Last month saw the publication of the Government consultation document on reforming the Employment Tribunal system, a joint production between the Ministry of Justice and BEIS. For when the conversation falls into a flat spin at your next dinner party, here are the highlights, using the word at its most generous.

In summary, the reforms are intended to restore the Tribunal system to what it was intended to be when first created in 1964 – just, proportionate and accessible – before those objectives were overtaken by the increased complexity of the law, greater use of lawyers and chronically inadequate funding. So far so good, but look more closely at the document and we see also the wish to reduce the costs of the Tribunal system to the Government still further.

How will all these partially conflicting objectives be met? Here the consultation document is rather vaguer.  The basic planks of the reforms suggested will be these:

  • Digitising the whole claims process” to speed up the resolution of disputes and allow users to “engage with the Tribunal at times and locations convenient to them“. No suggestion is made of night-shift Tribunal judges or clerical workers, so it is unclear how this really represents any material step forward over ordinary email.  According to one paragraph clearly written by Judge Dredd, this will help “citizens to present their own cases simply and obtain justice more swiftly“.

  • A reduction in complexity in the language used in the Employment Tribunal“, though it is already one of the more informal judicial forums in that respect. We must hope that there are no pointers to how this will be done in the language of the consultation document itself which (including the Foreword signed by two Ministers) contains serial grammatical and punctuation errors, unused definitions and repeated use of the proposition that “panel members without legal expertise are asked to sit on panels according to their expertise [vis none, presumably] so that claimants can be confident that the decisions will be fair and informed“, or at least as fair and informed a legal decision as you can get from a panel member without legal expertise.

  • The delegation of some case management functions to trained administrative staff under judicial overview, which is clearly sensible.
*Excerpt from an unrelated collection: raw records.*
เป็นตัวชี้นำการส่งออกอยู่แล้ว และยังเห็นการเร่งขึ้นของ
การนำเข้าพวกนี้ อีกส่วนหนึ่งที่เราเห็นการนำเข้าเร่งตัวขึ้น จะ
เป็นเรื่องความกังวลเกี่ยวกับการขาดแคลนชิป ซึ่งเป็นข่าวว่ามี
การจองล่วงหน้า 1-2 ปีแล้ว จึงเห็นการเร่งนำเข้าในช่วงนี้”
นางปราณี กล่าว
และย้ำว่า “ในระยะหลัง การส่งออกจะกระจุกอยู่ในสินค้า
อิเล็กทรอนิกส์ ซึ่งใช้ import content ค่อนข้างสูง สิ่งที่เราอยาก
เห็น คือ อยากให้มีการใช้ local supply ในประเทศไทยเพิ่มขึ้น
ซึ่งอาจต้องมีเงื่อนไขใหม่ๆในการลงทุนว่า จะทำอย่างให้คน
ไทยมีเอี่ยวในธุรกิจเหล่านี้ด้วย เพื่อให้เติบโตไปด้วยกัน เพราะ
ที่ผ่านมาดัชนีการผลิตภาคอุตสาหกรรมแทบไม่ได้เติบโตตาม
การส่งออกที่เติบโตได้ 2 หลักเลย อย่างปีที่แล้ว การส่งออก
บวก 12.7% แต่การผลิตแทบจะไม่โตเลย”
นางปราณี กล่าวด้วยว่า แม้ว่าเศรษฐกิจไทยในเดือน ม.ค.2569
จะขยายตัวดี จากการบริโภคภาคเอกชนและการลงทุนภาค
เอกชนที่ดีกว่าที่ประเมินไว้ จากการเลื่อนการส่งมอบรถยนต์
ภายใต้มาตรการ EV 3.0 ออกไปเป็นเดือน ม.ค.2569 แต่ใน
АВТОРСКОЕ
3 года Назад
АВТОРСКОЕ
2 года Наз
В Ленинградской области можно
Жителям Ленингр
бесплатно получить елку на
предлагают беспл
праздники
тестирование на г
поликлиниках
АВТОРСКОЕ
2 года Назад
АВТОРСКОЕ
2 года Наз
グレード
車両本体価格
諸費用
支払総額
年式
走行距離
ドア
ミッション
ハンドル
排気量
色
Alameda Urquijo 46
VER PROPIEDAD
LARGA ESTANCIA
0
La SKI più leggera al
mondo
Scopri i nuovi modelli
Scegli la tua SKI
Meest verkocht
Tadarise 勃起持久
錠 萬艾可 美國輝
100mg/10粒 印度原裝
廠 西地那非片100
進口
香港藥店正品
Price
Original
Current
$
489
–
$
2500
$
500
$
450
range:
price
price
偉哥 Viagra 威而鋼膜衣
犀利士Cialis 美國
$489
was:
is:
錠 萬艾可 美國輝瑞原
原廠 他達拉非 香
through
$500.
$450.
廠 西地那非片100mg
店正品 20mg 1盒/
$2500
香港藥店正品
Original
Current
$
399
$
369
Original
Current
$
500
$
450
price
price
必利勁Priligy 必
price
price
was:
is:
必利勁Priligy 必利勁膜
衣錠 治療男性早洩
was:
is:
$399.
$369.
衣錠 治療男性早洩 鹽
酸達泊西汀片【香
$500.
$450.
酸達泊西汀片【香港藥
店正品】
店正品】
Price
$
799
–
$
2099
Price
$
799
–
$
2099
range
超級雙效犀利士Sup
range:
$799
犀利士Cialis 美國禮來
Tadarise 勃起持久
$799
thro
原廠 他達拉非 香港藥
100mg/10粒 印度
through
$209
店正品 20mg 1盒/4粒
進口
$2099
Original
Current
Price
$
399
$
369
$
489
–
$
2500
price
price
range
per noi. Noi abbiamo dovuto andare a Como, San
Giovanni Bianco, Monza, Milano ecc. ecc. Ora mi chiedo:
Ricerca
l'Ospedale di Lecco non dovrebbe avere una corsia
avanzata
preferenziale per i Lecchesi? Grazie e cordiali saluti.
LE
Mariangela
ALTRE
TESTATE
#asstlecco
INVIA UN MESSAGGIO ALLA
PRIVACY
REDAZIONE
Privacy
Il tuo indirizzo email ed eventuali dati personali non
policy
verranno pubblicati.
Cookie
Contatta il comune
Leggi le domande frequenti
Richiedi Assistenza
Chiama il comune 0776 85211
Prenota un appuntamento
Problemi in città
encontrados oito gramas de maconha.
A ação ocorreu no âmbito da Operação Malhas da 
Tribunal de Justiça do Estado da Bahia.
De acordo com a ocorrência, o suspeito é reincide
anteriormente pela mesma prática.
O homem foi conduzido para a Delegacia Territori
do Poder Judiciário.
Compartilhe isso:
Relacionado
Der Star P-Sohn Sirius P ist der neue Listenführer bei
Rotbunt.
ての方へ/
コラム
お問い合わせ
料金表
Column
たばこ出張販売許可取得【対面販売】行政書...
  • The Ministry of Justice is still reviewing the impact of the introduction of Tribunal fees, a report originally due at the end of 2015, no doubt puzzling over how to square its new-found interest in making the Tribunal system more accessible with the inescapable conclusion that the fees it so strongly supported did exactly the opposite.

What the consultation document does not include is any detail at all of how in practical terms it is proposed to make access to justice faster and simpler and cheaper without meaning that it is no longer justice. There is no discussion of whether the existing ET powers, properly and robustly wielded, could achieve this – limits on adjournments and the size of bundles, more vigorous use of deposit and cost orders, more pressure on parties to particularise their cases properly at the outset, a more interventionist cutting off by the Judge of trivial or irrelevant lines of evidence or cross-examination, etc.  In essence, all the delays and obstacles in fighting Tribunal proceedings are blamed here on the Tribunal system, whilst practical experience shows that in fact much of the problem can lie with the parties themselves, lawyers included.

In the end, digital or not, justice surely requires the witnesses to be heard, the papers to be read, views on credibility formed and often complex law considered. That takes a certain amount of time.  To the extent that these reforms subordinate those considerations to speed, simplicity, political gain or (to a degree) cost, that may no longer be justice.  It is way too early in the day to prophesy failure (after all, what could possibly go wrong where Government and major IT projects are concerned?) but it is hard to see at this stage who actually stands to gain from most of these proposals, except perhaps the Treasury.